Les orthodoxes et la place des femmes
Selon ses organisateurs, le rassemblement, imaginé en 2022, est d’abord né « des problèmes traversés dans les couples contemporains » et notamment le divorce, devenu « monnaie courante », explique Guilaine Oiknine. L’événement doit venir présenter un contrepoint à ces vies marquées par la séparation et l’émancipation, en montrant notamment « l’image de femmes posées, qui ont réussi dans leur vie, dans leur couple et leur éducation », détaille encore Guilaine Oiknine, qui avec son mari prépare les couples juifs au mariage en région parisienne.
L’enjeu est crucial pour l’avenir des communautés juives : les femmes sont, dans un couple, celles qui transmettent la judéité aux enfants.

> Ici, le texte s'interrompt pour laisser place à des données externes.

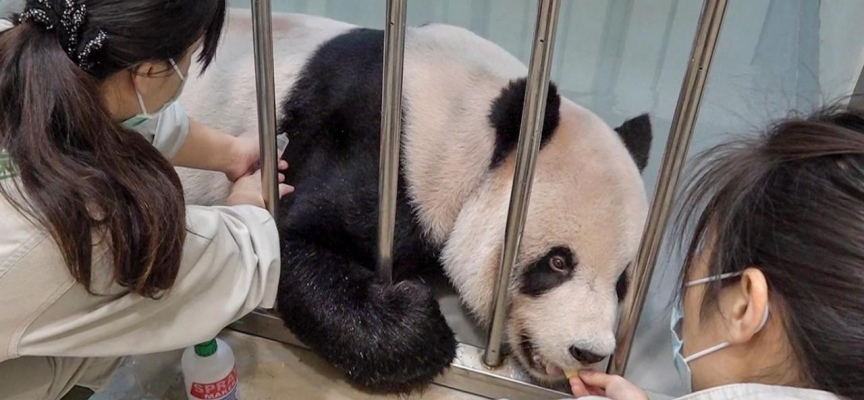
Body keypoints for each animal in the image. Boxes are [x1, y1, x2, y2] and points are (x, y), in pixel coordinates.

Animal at [178, 9, 653, 394]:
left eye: (622, 282)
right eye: (557, 262)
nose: (590, 351)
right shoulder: (376, 149)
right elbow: (286, 240)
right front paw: (420, 320)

Et elles sont traditionnellement considérées, dans leurs rôles d’épouses, de mères et d’éducatrices, comme un pilier de la pérennité de ces communautés conservatrices. Pour la sociologue du judaïsme Martine Cohen, chercheuse émérite au CNRS, ce rassemblement est d’abord une « réaction de défense », qui montre que ces communautés ne sont pas imperméables aux questions de genre et d’égalité hommes-femmes.
« Héroïsation de figures féminines »
Mais si la forme inédite et définitivement moderne du rassemblement montre que la communauté orthodoxe répond à la modernité qui l’entoure, pour Martine Cohen cette « modernité instrumentale », qui fait usage des moyens de communication contemporains et d’un phénomène d’héroïsation de figures féminines, n’implique pas pour autant une « modernité dans les valeurs ». La formule, auprès des participantes, semble en tout cas fonctionner. « On est ressortis avec des messages très puissants ! », affirme une jeune femme aux organisatrices.